Maybe it’s my wounded professional pride, but I came to the Sunday programme’s segment on conspiracy theory magazines with the thought that “This will be a bit rubbish.” I mean, really, they had to go to Australia for an expert? I’m right here in Ponsonby/Grey Lynn.

So, with that egotistical bit out of the way, “Sunday,” this last Sunday, featured a segment on Jonathan Eisen and “Uncensored” magazine (the internet for people who can’t afford dial-up), as well as the chap who runs “Nexus” over in Australia. You can watch it here.

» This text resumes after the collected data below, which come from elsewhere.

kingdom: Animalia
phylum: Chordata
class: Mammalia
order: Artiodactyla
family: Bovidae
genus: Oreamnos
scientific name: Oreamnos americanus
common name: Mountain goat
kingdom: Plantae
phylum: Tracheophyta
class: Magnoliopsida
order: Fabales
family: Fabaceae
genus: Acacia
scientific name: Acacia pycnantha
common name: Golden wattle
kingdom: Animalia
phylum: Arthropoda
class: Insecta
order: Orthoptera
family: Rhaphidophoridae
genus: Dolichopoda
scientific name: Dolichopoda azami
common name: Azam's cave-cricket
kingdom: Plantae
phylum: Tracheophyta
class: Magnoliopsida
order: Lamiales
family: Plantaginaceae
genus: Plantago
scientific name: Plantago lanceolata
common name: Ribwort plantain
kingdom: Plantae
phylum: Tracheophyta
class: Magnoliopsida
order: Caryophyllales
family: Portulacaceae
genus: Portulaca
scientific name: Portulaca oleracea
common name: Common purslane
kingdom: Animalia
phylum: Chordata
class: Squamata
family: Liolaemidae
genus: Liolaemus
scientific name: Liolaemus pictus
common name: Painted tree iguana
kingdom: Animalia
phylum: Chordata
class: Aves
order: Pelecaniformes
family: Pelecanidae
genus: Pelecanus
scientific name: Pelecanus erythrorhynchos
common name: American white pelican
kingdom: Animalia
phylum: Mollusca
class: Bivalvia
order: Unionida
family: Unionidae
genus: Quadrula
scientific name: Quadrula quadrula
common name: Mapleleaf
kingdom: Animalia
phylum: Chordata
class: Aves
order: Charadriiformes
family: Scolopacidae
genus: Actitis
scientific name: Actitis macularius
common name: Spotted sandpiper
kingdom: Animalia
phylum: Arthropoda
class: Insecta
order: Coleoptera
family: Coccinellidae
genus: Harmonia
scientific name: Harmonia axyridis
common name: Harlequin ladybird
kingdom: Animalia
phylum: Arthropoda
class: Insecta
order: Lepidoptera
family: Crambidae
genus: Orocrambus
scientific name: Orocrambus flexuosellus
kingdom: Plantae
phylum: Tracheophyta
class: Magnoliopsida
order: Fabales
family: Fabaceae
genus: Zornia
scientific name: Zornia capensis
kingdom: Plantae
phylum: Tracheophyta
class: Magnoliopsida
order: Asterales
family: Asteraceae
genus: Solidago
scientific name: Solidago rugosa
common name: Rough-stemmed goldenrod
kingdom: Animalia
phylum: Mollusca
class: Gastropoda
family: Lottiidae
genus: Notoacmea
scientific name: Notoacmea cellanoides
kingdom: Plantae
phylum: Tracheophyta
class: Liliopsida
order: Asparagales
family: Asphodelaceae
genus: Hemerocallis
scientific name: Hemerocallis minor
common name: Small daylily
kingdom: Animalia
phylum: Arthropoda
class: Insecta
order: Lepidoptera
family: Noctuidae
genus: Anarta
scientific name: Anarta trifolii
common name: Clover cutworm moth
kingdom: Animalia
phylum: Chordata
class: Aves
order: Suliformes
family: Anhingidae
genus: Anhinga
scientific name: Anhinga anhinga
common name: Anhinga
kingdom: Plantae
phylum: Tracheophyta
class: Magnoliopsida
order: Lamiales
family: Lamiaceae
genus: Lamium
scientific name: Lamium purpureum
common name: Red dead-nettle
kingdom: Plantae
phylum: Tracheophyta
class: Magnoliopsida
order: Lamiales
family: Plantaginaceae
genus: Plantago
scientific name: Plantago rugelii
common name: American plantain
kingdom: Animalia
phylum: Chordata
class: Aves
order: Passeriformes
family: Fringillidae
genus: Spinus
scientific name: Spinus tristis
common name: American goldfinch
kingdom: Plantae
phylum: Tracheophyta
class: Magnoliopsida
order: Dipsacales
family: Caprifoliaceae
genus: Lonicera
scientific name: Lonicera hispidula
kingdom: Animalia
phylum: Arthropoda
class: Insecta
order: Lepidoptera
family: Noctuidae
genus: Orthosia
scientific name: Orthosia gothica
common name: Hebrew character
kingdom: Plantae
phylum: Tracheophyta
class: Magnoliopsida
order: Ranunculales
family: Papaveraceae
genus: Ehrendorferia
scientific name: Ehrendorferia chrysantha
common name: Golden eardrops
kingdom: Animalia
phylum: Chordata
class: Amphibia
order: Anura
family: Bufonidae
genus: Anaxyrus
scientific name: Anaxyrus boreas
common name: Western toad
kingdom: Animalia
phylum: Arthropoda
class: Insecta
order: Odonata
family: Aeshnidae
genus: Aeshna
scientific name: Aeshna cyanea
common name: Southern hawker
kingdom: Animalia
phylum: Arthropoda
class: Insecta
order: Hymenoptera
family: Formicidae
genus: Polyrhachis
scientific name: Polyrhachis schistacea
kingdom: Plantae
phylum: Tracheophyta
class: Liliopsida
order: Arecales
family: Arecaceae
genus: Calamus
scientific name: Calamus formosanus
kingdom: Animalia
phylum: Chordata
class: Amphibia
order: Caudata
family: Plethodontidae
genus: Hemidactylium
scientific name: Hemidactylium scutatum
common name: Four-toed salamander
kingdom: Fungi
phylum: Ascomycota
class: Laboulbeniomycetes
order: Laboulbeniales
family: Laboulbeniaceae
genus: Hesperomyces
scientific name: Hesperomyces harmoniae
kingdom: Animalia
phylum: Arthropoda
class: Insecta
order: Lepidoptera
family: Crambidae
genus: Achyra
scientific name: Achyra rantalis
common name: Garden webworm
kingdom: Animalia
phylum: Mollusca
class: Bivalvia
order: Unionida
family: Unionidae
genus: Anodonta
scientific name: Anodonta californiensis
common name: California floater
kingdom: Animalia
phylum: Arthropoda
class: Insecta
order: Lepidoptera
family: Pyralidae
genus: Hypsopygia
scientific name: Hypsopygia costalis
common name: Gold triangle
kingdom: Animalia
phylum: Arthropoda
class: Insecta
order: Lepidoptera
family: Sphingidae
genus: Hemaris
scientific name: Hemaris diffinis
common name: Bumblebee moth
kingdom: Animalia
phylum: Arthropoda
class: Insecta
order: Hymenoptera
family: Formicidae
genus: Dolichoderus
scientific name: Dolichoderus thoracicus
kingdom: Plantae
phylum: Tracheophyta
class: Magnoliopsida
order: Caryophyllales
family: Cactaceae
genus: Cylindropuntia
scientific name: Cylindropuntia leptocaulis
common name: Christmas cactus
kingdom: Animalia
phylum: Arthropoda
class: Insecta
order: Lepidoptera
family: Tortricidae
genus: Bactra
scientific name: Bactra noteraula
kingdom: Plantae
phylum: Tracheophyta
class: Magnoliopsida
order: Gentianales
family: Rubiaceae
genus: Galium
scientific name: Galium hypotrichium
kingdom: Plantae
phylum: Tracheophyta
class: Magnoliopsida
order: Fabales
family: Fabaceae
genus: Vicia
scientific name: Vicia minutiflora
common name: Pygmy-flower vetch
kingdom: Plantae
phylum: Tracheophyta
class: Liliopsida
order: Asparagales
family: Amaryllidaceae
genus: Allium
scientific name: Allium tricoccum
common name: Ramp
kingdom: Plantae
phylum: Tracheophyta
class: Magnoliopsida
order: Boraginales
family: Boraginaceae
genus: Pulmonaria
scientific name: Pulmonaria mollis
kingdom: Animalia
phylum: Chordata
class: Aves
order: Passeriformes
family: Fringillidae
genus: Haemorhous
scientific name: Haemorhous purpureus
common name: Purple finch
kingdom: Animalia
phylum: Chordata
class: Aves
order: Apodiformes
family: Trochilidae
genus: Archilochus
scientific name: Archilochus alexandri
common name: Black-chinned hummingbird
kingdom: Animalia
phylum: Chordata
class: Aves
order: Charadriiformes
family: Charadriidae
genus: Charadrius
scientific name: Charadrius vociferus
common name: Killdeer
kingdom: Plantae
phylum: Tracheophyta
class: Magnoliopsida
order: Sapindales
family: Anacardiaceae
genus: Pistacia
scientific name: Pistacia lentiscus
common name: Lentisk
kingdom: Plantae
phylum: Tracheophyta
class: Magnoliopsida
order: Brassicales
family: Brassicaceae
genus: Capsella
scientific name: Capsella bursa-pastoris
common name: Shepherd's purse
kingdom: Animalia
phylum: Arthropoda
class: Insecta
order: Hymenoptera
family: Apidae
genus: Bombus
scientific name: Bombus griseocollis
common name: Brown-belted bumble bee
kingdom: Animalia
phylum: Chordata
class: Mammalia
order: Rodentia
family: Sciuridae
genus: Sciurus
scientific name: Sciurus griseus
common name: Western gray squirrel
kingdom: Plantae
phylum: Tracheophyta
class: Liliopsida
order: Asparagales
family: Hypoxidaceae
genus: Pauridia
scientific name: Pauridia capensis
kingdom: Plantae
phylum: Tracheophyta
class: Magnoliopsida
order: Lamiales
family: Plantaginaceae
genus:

The thesis, as put forward by the publishers of “Uncensored” and “Nexus,” is that the so-called Mainstream Media (MSM) only appeases vested interests and doesn’t fulfil the remit of informing the general populace. This wasn’t questioned by Ian Sinclair, the reporter for the piece, which was strange because he works for the MSM and thus… Well, it’s not really clear what the piece was about. It wasn’t about debunking the claims that magazines like “Uncensored” put forward, because whilst there was some very casual debunking ((For example, Clare Swinney asserted that some fairly innocuous cloud cover were actually chemtrails. Sinclair showed said chemtrails to a scientist, who said they were perfectly normal cloud cover, which then caused Jon Eisen to say that the scientist must be a minion for the “Man.” Hardly award-winning journalism.)) most of the piece seemed designed to allow the publishers of “Uncensored” and “Nexus” to say ‘You aren’t getting the whole truth from the media,’ as if a) most people don’t already know that and b) the publishers of “Uncensored” and “Nexus” would give you such truths.

All fairly predictable.

I really can’t think of anything particularly interesting to say about the piece, really. The segment had nothing new to say; it didn’t exactly paint Eisen as a crackpot or as a serious journalist but rather as… a man who prints a magazine. I’m curious as to what “Sunday’s” mostly middle-class audience thought of the piece. I could understand if they had brought Ian Wishart into the discussion, because Wishart, in “Investigate,” talks to the concerns of the white middle-classes but this?

Consider me bemused. And obviously not doing any work of substance if I can spend an entire morning trying to write this post.